1994 Singer World Series
- Dates: 5 – 17 September 1994
- Administrator(s): Sri Lanka Cricket (SLC)
- Cricket format: One Day International
- Tournament format(s): Round-robin and Knockout
- Host(s): Sri Lanka
- Champions: India
- Runners-up: Sri Lanka
- Matches: 8
- Player of the series: Arjuna Ranatunga
- Most runs: Arjuna Ranatunga (196)
- Most wickets: Shane Warne (7)

= 1994 Singer World Series =

International cricket tournament

The Singer World Series was a quadrangular ODI cricket tournament held in Sri Lanka from 4 to 17 September 1994. It featured the national cricket teams of Pakistan, Australia, India and the hosts, Sri Lanka. The competition was won by India, which defeated Sri Lanka in the final.

==Background==
A multi-nation tournament was to be held in Sri Lanka after a long time, owing to troubles due to the civil war. All matches of the tournament were scheduled to be played in Colombo. Cammie Smith was named the referee for all matches.

Sri Lanka entered the tournament on the back of a Test and ODI series loss to Pakistan, the latter by a 1–4 margin. World champions Pakistan were touted favorites to win the series. A winner's prize of USD15,000 and
USD7,500 for the runner-up was announced.

==Squads==

| Sri Lanka | Australia | India | Pakistan |
|---|---|---|---|
| Arjuna Ranatunga (c); Aravinda de Silva; Roshan Mahanama; Ruwan Kalpage; Kumar Dharmasena; Sanjeeva Ranatunga; Sanath Jayasuriya; Pubudu Dassanayake (wk); Roshan Mahanama; Upul Chandana; Hashan Tillakaratne; Chaminda Vaas; Pramodya Wickremasinghe; | Mark Taylor (c); Michael Slater; David Boon; Mark Waugh; Steve Waugh; Ian Healy (wk); Michael Bevan; Darren Lehmann; Craig McDermott; Glenn McGrath; Tim May; Justin Langer; Gavin Robertson; Damien Fleming; Jo Angel; | Mohammad Azharuddin(c); Sachin Tendulkar; Anil Kumble; Manoj Prabhakar; Navjot Singh Sidhu; Vinod Kambli; Atul Bedade; Kapil Dev; Javagal Srinath; Ajay Jadeja; Nayan Mongia (wk); Rajesh Chauhan; Venkatapathy Raju; | Saleem Malik (c); Saeed Anwar; Aamer Sohail; Inzamam-ul-Haq; Basit Ali; Rashid Latif (wk); Wasim Akram; Akram Raza; Waqar Younis; Mushtaq Ahmed; Asif Mujtaba; Zahid Fazal; Kabir Khan; |

==Points table==
The tournament was organised in a round robin format, with each team playing each other once.
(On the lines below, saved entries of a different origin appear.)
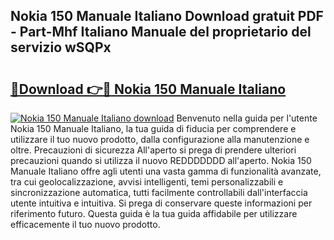 ## Nokia 150 Manuale Italiano Download gratuit PDF - Part-Mhf Italiano Manuale del proprietario del servizio wSQPx

# <h2><a href="http://dfh3sc.blite.top/?on=Nokia+150+Manuale+Italiano">🔗Download 👉🔴 Nokia 150 Manuale Italiano</a></h2>

[![Nokia 150 Manuale Italiano download](https://i.imgur.com/lujVjoI.png)](http://dfh3sc.blite.top/?on=Nokia+150+Manuale+Italiano)
Benvenuto nella guida per l'utente Nokia 150 Manuale Italiano, la tua guida di fiducia per comprendere e utilizzare il tuo nuovo prodotto, dalla configurazione alla manutenzione e oltre. Precauzioni di sicurezza All'aperto si prega di prendere ulteriori precauzioni quando si utilizza il nuovo REDDDDDDD all'aperto. Nokia 150 Manuale Italiano offre agli utenti una vasta gamma di funzionalità avanzate, tra cui geolocalizzazione, avvisi intelligenti, temi personalizzabili e sincronizzazione automatica, tutti facilmente controllabili dall'interfaccia utente intuitiva e intuitiva. Si prega di conservare queste informazioni per riferimento futuro. Questa guida è la tua guida affidabile per utilizzare efficacemente il tuo nuovo prodotto.
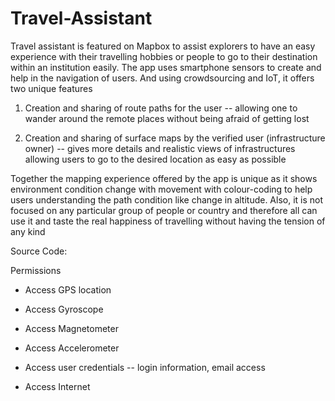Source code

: # Travel-Assistant
Travel assistant is featured on Mapbox to assist explorers to have an easy experience with their travelling hobbies or people to go to their destination within an institution easily. The app uses smartphone sensors to create and help in the navigation of users. And using crowdsourcing and IoT, it offers two unique features

1. Creation and sharing of route paths for the user -- allowing one to wander around the remote places without being afraid of getting lost

2. Creation and sharing of surface maps by the verified user (infrastructure owner) -- gives more details and realistic views of infrastructures allowing users to go to the desired location as easy as possible

Together the mapping experience offered by the app is unique as it shows environment condition change with movement with colour-coding to help users understanding the path condition like change in altitude. Also, it is not focused on any particular group of people or country and therefore all can use it and taste the real happiness of travelling without having the tension of any kind

Source Code:

Permissions

- Access GPS location

- Access Gyroscope

- Access Magnetometer

- Access Accelerometer

- Access user credentials -- login information, email access

- Access Internet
| Team | P | W | L | T | NR | NRR | Points |
|---|---|---|---|---|---|---|---|
| Sri Lanka | 3 | 3 | 0 | 0 | 0 |  | 6 |
| India | 3 | 1 | 1 | 0 | 1 |  | 3 |
| Australia | 3 | 1 | 2 | 0 | 0 |  | 2 |
| Pakistan | 3 | 0 | 2 | 0 | 1 |  | 1 |

==Matches==

----
==Records and awards==
Sri Lanka's captain Arjuna Ranatunga won the player of the series award; India's Sachin Tendulkar won the batsmen of the series award; and Australia's Steve Waugh was awarded the bowler of the series award.